● **Data for processing**

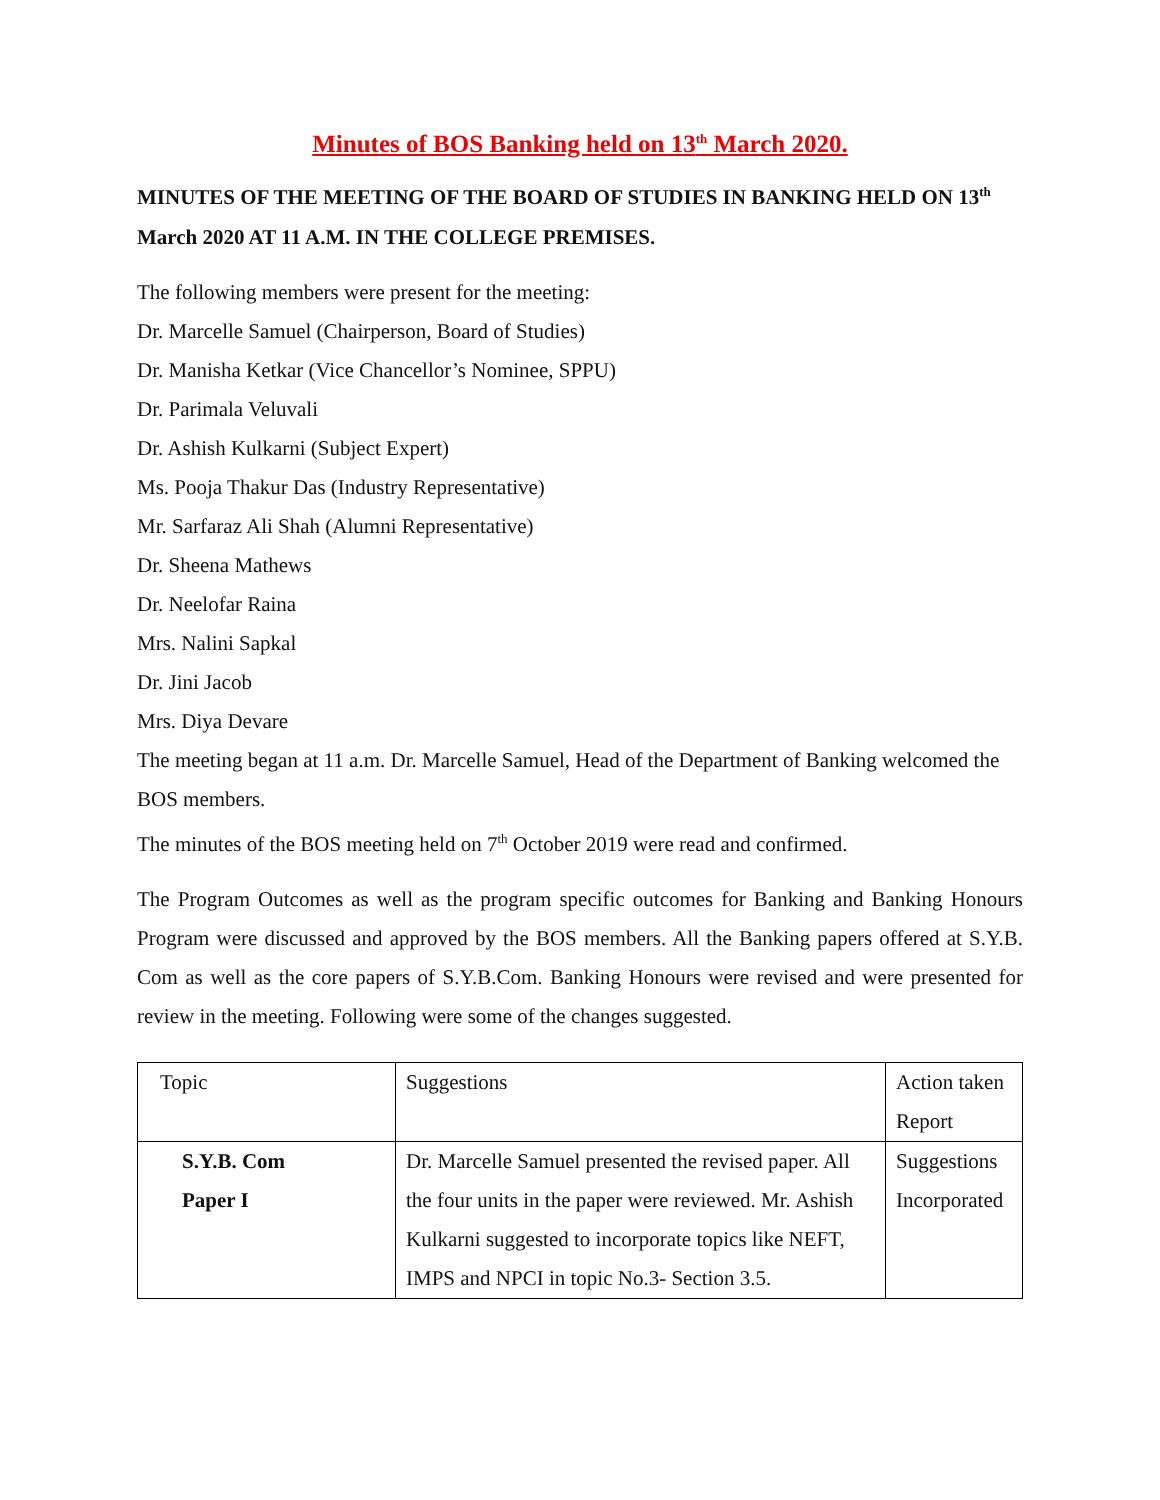Minutes of BOS Banking held on 13<sup>th</sup> March 2020.
MINUTES OF THE MEETING OF THE BOARD OF STUDIES IN BANKING HELD ON 13<sup>th</sup> March 2020 AT 11 A.M. IN THE COLLEGE PREMISES.
The following members were present for the meeting:
Dr. Marcelle Samuel (Chairperson, Board of Studies)
Dr. Manisha Ketkar (Vice Chancellor’s Nominee, SPPU)
Dr. Parimala Veluvali
Dr. Ashish Kulkarni (Subject Expert)
Ms. Pooja Thakur Das (Industry Representative)
Mr. Sarfaraz Ali Shah (Alumni Representative)
Dr. Sheena Mathews
Dr. Neelofar Raina
Mrs. Nalini Sapkal
Dr. Jini Jacob
Mrs. Diya Devare
The meeting began at 11 a.m. Dr. Marcelle Samuel, Head of the Department of Banking welcomed the BOS members.
The minutes of the BOS meeting held on 7<sup>th</sup> October 2019 were read and confirmed.
The Program Outcomes as well as the program specific outcomes for Banking and Banking Honours Program were discussed and approved by the BOS members. All the Banking papers offered at S.Y.B. Com as well as the core papers of S.Y.B.Com. Banking Honours were revised and were presented for review in the meeting. Following were some of the changes suggested.
| Topic | Suggestions | Action taken Report |
| S.Y.B. Com Paper I | Dr. Marcelle Samuel presented the revised paper. All the four units in the paper were reviewed. Mr. Ashish Kulkarni suggested to incorporate topics like NEFT, IMPS and NPCI in topic No.3- Section 3.5. | Suggestions Incorporated |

● **Instructions to follow**
Omit the pictures and restate the rest of the records verbatim.

● **Completed exercise**
Minutes of BOS Banking held on 13<sup>th</sup> March 2020.
MINUTES OF THE MEETING OF THE BOARD OF STUDIES IN BANKING HELD ON 13<sup>th</sup> March 2020 AT 11 A.M. IN THE COLLEGE PREMISES.
The following members were present for the meeting:
Dr. Marcelle Samuel (Chairperson, Board of Studies)
Dr. Manisha Ketkar (Vice Chancellor’s Nominee, SPPU)
Dr. Parimala Veluvali
Dr. Ashish Kulkarni (Subject Expert)
Ms. Pooja Thakur Das (Industry Representative)
Mr. Sarfaraz Ali Shah (Alumni Representative)
Dr. Sheena Mathews
Dr. Neelofar Raina
Mrs. Nalini Sapkal
Dr. Jini Jacob
Mrs. Diya Devare
The meeting began at 11 a.m. Dr. Marcelle Samuel, Head of the Department of Banking welcomed the BOS members.
The minutes of the BOS meeting held on 7<sup>th</sup> October 2019 were read and confirmed.
The Program Outcomes as well as the program specific outcomes for Banking and Banking Honours Program were discussed and approved by the BOS members. All the Banking papers offered at S.Y.B. Com as well as the core papers of S.Y.B.Com. Banking Honours were revised and were presented for review in the meeting. Following were some of the changes suggested.
| Topic | Suggestions | Action taken Report |
| S.Y.B. Com Paper I | Dr. Marcelle Samuel presented the revised paper. All the four units in the paper were reviewed. Mr. Ashish Kulkarni suggested to incorporate topics like NEFT, IMPS and NPCI in topic No.3- Section 3.5. | Suggestions Incorporated |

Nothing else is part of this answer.